The previous post dealt with those of us who do not entirely agree with the orthodoxy of either political party. This year Barack Obama is receiving the support of some voters who fit this description. Ronald Brownstein compares the views of Obama and Hillary Clinton, finding that Clinton’s views are more characteristic of the old New Deal coalition while ironically Obama appeals more to the new Democratic voters who Bill Clinton brought into the party:
Proposal by proposal, Hillary Rodham Clinton and Barack Obama are constructing policy agendas that present their party with mirror-image choices.
On domestic policy, Obama has shown much greater willingness than Clinton to challenge liberal orthodoxy and the powerful Democratic interest groups that defend it. On national security, though, Clinton has pushed against the party’s left-of-center consensus while Obama has embraced it. One candidate offers conformity at home and apostasy abroad; the other, the opposite.
Historical parallels are never exact, but with her tough-minded foreign policy, populist-tinged domestic agenda, and electoral coalition centered on blue-collar voters, Clinton looks like a 21st-century version of such classic New Deal Democrats as George Meany and Henry Jackson. By contrast, with his reformist domestic agenda, generally dovish foreign policy, and appeal to voters with college degrees, Obama recalls brainy neoliberals such as Gary Hart who emerged in opposition to the New Deal vision three decades ago…

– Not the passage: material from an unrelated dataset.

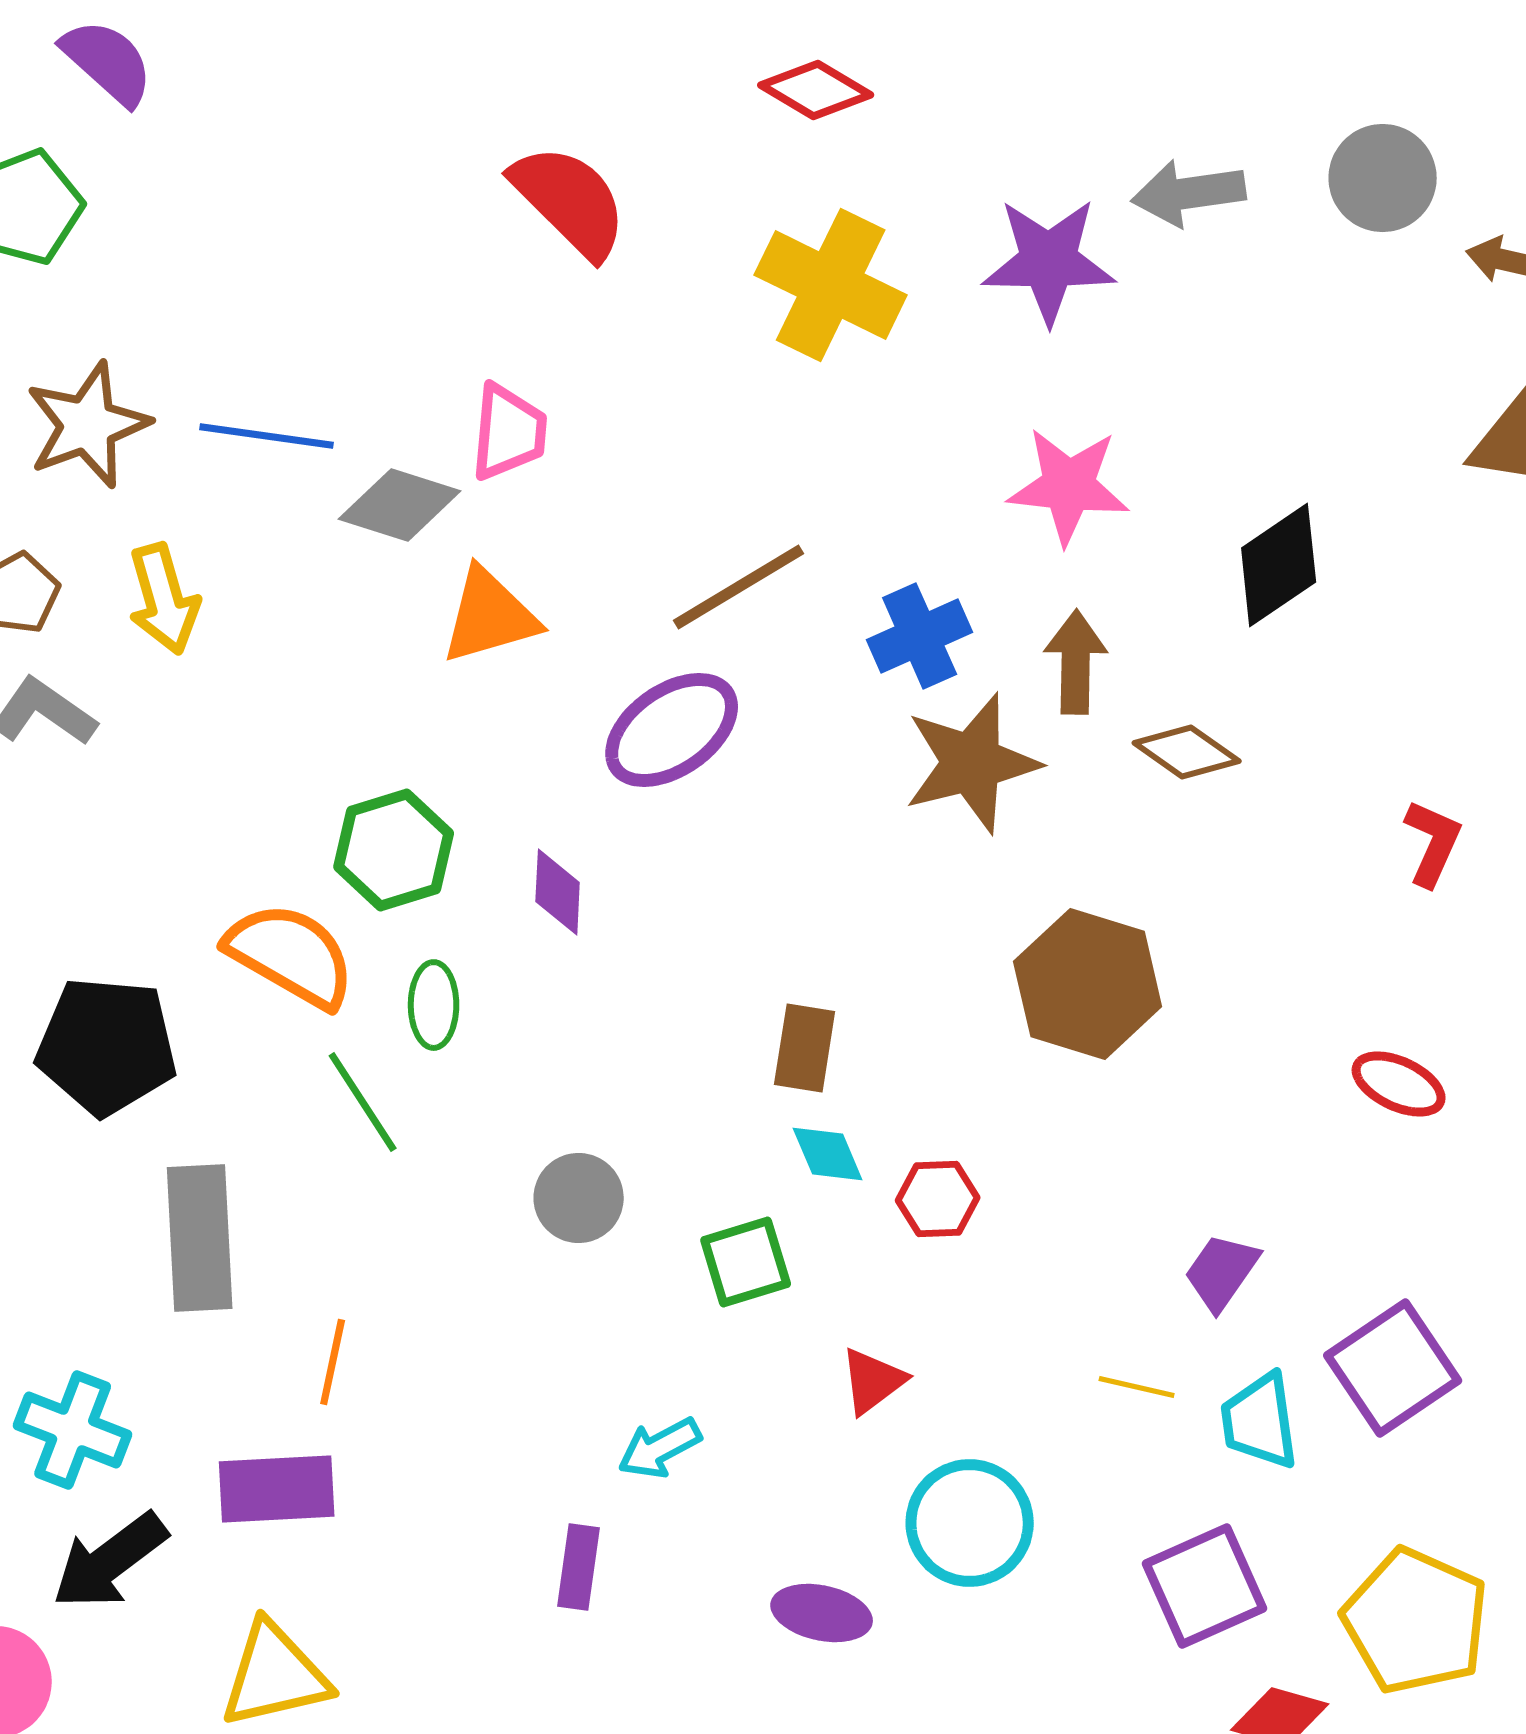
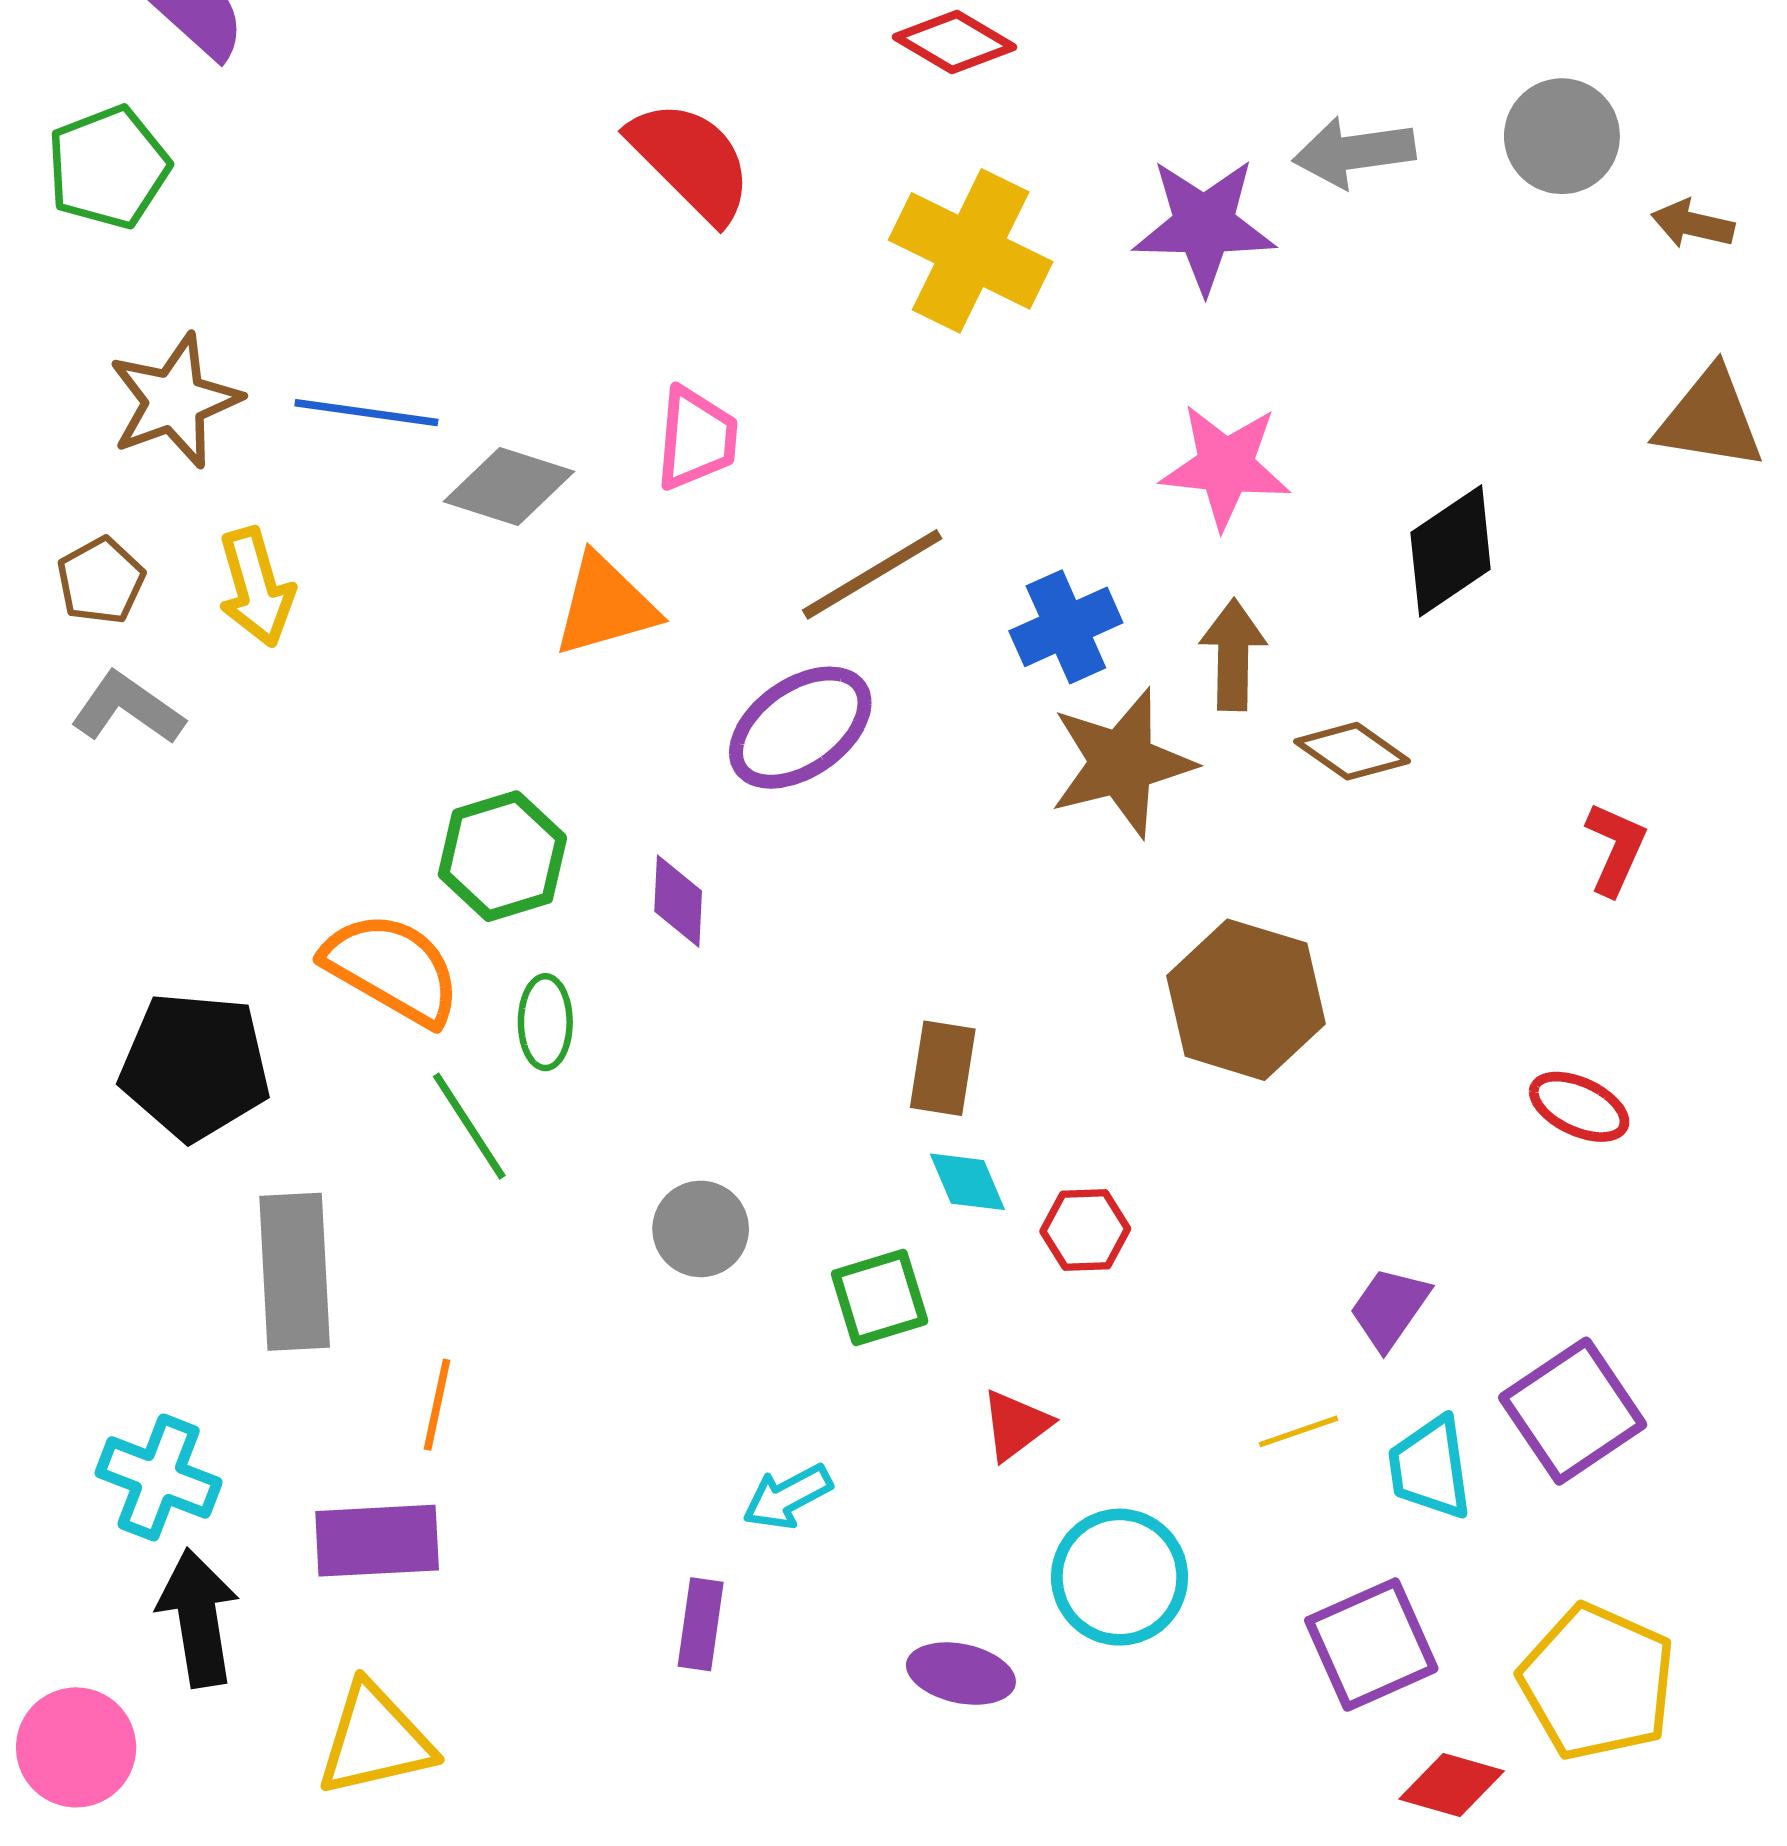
pink trapezoid: (509, 432) -> (696, 438), moved
yellow line: (1137, 1387) -> (1298, 1431), turned -32
black arrow: (110, 1561) -> (198, 1618), turned 118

Clinton hasn’t dodged all confrontations with Democratic interests. Her carefully constructed universal health care plan would require all individuals to buy insurance — an idea that most labor unions loathe. (Obama’s health plan has no such requirement.) She has also pledged to uphold fiscal discipline. But nothing in her domestic portfolio challenges Democratic sensibilities as much as her husband did by embracing welfare reform in 1992. Obama, even with his recent jab at “triangulation,” has been closer on domestic issues to the spirit of Bill Clinton’s 1992 campaign, when he promised to unite the country by challenging “brain-dead” thinking in both parties…
Ironically, Clinton is speaking primarily to the Democratic coalition that existed before her husband’s presidency, while Obama is closer to the upscale new voters that Bill Clinton attracted to the party.
Obama has made many statements which at least raise the possibility that he sees beyond the “brain-dead” thinking. Unfortunately another aspect of his limited experience is lack of a track record on many national issues. Political campaigns tend to cause politicians to present more simplistic statements and adjust their views to those expected to play well that year. In 2003-4 I supported John Kerry primarily based upon what I saw in his public statements and record from prior to the race (and I still wonder if he would have had been more successful in the election if the real Kerry as opposed to the version created by the political experts had been out there campaigning). Obama has periodically promised to provide more details on his plans should he be elected. I continue to look forward to seeing this.